Google Ad Tech vendors, used only with your consent: Meta, Cloudflare, Kobler, Vimeo and other advertising technology providers listed in the banner.

HubSpot also sets cookies for our web analytics, marketing and support.

The complete and always-current list of vendors, together with each vendor's purpose and legal basis, is shown in the cookie banner, which is the authoritative source. You can manage your choices there at any time.

 

Who we share your data with

We do not sell your personal data. We share it only where necessary, with:

IT and system suppliers who host and run our systems, under data processing agreements.

HubSpot, which is our CRM and also processes data for marketing, newsletters and support.

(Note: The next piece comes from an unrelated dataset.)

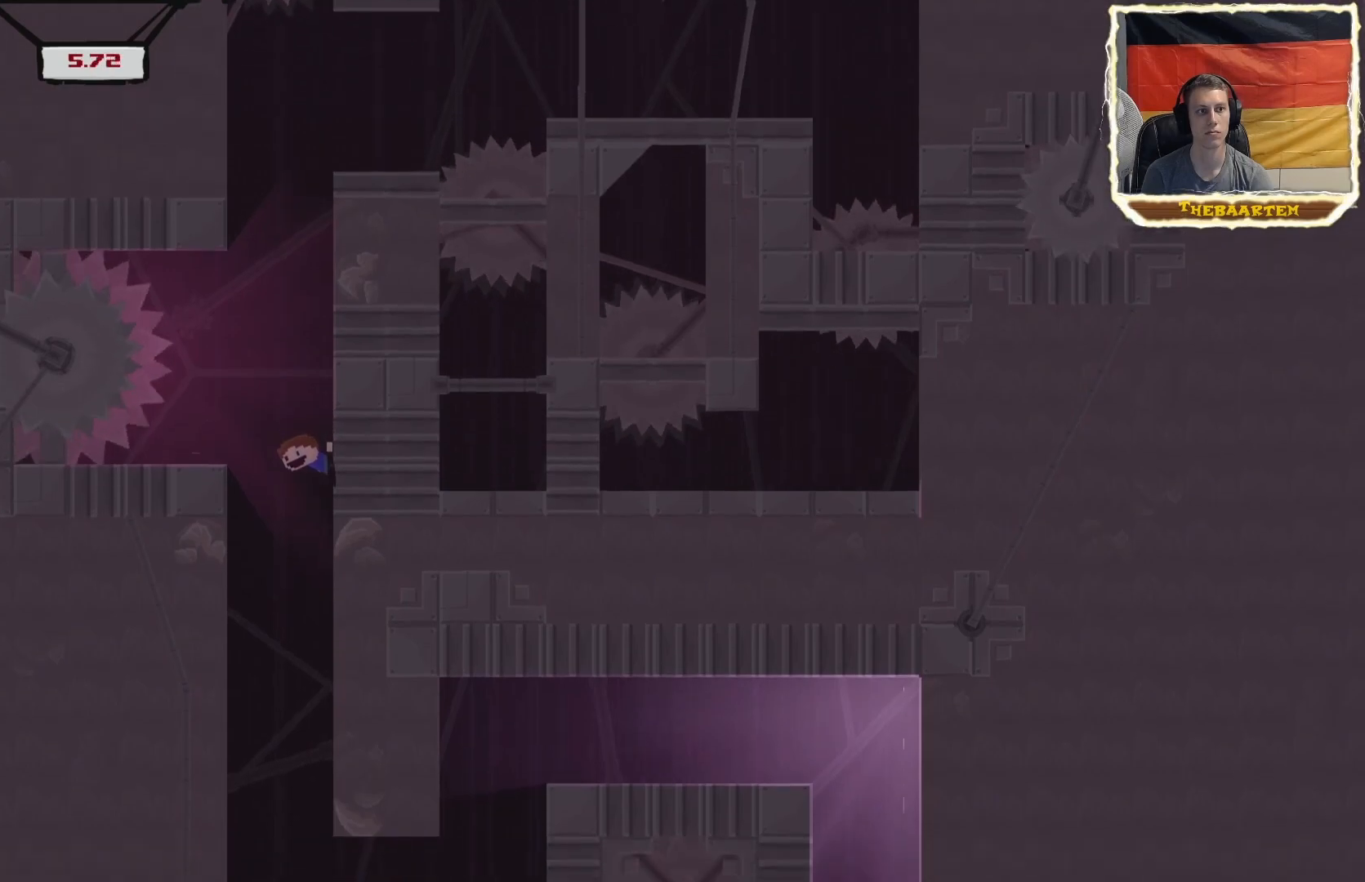
{"buttons": ["CROSS", "R2", "DPAD_RIGHT"], "events": [[300, "CROSS", "up"], [383, "CROSS", "down"]]}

Our ERP and invoicing systems, Finago and Netbaron, used for orders, billing and accounting.

Advertising and analytics providers, where you have consented or, where permitted, on the basis of legitimate interest. These are the vendors listed in "Cookies and tracking" and the cookie banner, and include Google, Meta, LinkedIn and Microsoft.

Training partners, where you attend a jointly delivered training, and your employer, where we confirm completed training.

Where we use a supplier to process personal data on our behalf, we have a data processing agreement in place. 

 

International transfers

We aim to keep your personal data within the EU/EEA. Some processing involves transfers outside the EU/EEA, in particular through certain advertising, analytics and cloud providers based in the United States. Where that happens, we rely on appropriate safeguards, such as the European Commission's Standard Contractual Clauses, and on the EU-US Data Privacy Framework where a provider is certified under it. 

 

How long we keep your data

We keep personal data only for as long as necessary for the purpose it was collected for, or for as long as required by law.

Customer relationship data is kept for the duration of the customer or contractual relationship, plus any period needed to handle disputes.

Accounting and invoicing records are kept for the statutory bookkeeping period in each country, which is five years in Norway, seven years in Sweden and six years in Finland. 

Newsletter data is kept until you unsubscribe, or until we are told the address is no longer active.

Event data is kept until the event has taken place and for up to twelve months afterwards for follow-up.

We review and delete outdated data regularly.

 

How we protect your data

We use appropriate technical and organisational measures to protect personal data. Only employees who need access for their work are authorised to handle it. Systems are protected by firewalls, passwords and other technical measures, access to our premises is controlled, and physical documents are kept in locked, protected storage.

 

Your rights

Under data protection law you have the right to:

Access the personal data we hold about you.

Have inaccurate data corrected.

Have your data erased, where there is no lawful basis to keep it.

Restrict or object to our processing, including objecting to direct marketing.

Data portability, for data you have provided and that we process by automated means.

Withdraw your consent at any time, where processing is based on consent.

Be informed about a personal data breach affecting you.

To exercise any of these rights, contact the controller for your market using the details above. You also have the right to lodge a complaint with your supervisory authority (Datatilsynet in Norway, IMY in Sweden, the Office of the Data Protection Ombudsman in Finland).

 

Changes to this policy

We may update this policy from time to time. The current version is always available on our website, and the "last updated" date at the top shows when it was last changed.

 

Contact

For any question about how Nordic BIM Group handles your personal data, or to exercise your rights, contact the controller for your market using the details in "Who is responsible for your data".